Uber also has an $8 minimum fare in NYC...so any trips less than a couple of miles are going to be cheaper in a taxi.

But still, you could calculate exact fares for an Uber using the Taxi sample data. Using Uber's fare estimates when you already know exact time and distance is silly.

Comment Re:Makes sense (Score 1) 155

What?

The driver has no way of knowing how long of a trip you are taking until you get in their car. At that point they can't kick you out (well, they *can*, but if they make a habit of them, uber will fire them).

Besides, short fares aren't bad unless you have to drive a long way to pick them up. Like a yellow cab, there is a flag pull fee just for sitting down in the cab. A half mile ride is worth like 75% of a mile ride. Payment is instant in the app, so its not like you lose time while they fish for money, give change, etc.

Comment Re:Always more expensive? (Score 1) 155

Uber X is cheaper than taxis in most markets. Uber Black is more expensive (but you are in a towncar or luxury SUV).

This study seems stupid. They say they used uber's fare estimates? Why the hell would they do that? If they know time and distance (which the NYC taxi dataset provides), they can calculate exact fares. Uber X is priced just like a taxi...flag pull fee for getting in the car plus X dollars per mile and X dollers per minute of time.

NYC is a different market (and for a while, their Uber X rates were higher than a taxi...so...never cheaper) so I don't know the exact prices but the math is easy in Chicago. Is there surge pricing? No? then Uber X is significantly cheaper than a yellow cab. If it is surging, then it depends how much...I think you reach parity with taxi pricing around 1.7X.

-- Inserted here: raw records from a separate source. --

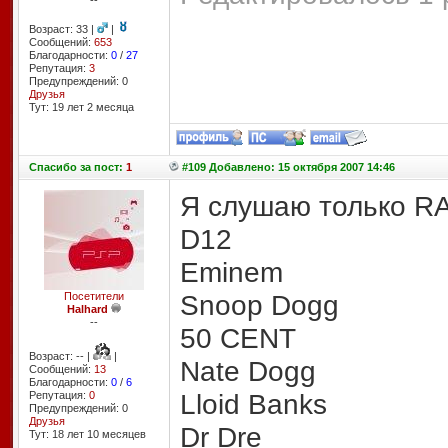
--
Возраст: 33 |
|
Сообщений:
653
Благодарности:
0
/
27
Репутация:
3
Предупреждений: 0
Друзья
Тут: 19 лет 2 месяцa
Спасибо
за пост:
1
#109 Добавлено: 15 октября 2007 14:46
Я слушаю только R
D12
Eminem
Snoop Dogg
Посетители
Halhard
--
50 CENT
Возраст: -- |
|
Nate Dogg
Сообщений:
13
Благодарности:
0
/
6
Lloid Banks
Репутация:
0
Предупреждений: 0
Друзья
Dr Dre
Тут: 18 лет 10 месяцев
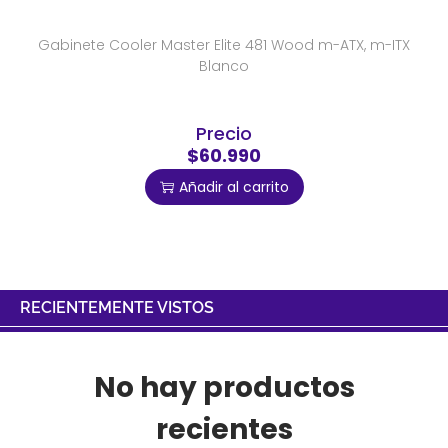
Gabinete Cooler Master Elite 481 Wood m-ATX, m-ITX
Blanco
Precio
$60.990
Añadir al carrito
RECIENTEMENTE VISTOS
No hay productos
recientes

This is a god damn algebra problem. They don't need a sample of taxi rides to do the math.

Comment Re:The coping mechanism is to fix the room (Score 4, Informative) 95

That is not even close to the right microphone.

They want to pick up multiple people wandering around a large room. That mic works best right in front of (measured in inches) the source of the sound.

The right answer is to just buy a polycom phone. Why try to buy a microphone and configure software (since you want a sensitive microphone that picks up everything, but then you will want noise cancellation that blocks out half of what the mic captures) when there is already a product that does this incredibly well for a pretty low price. You can get one for $50 or less on ebay.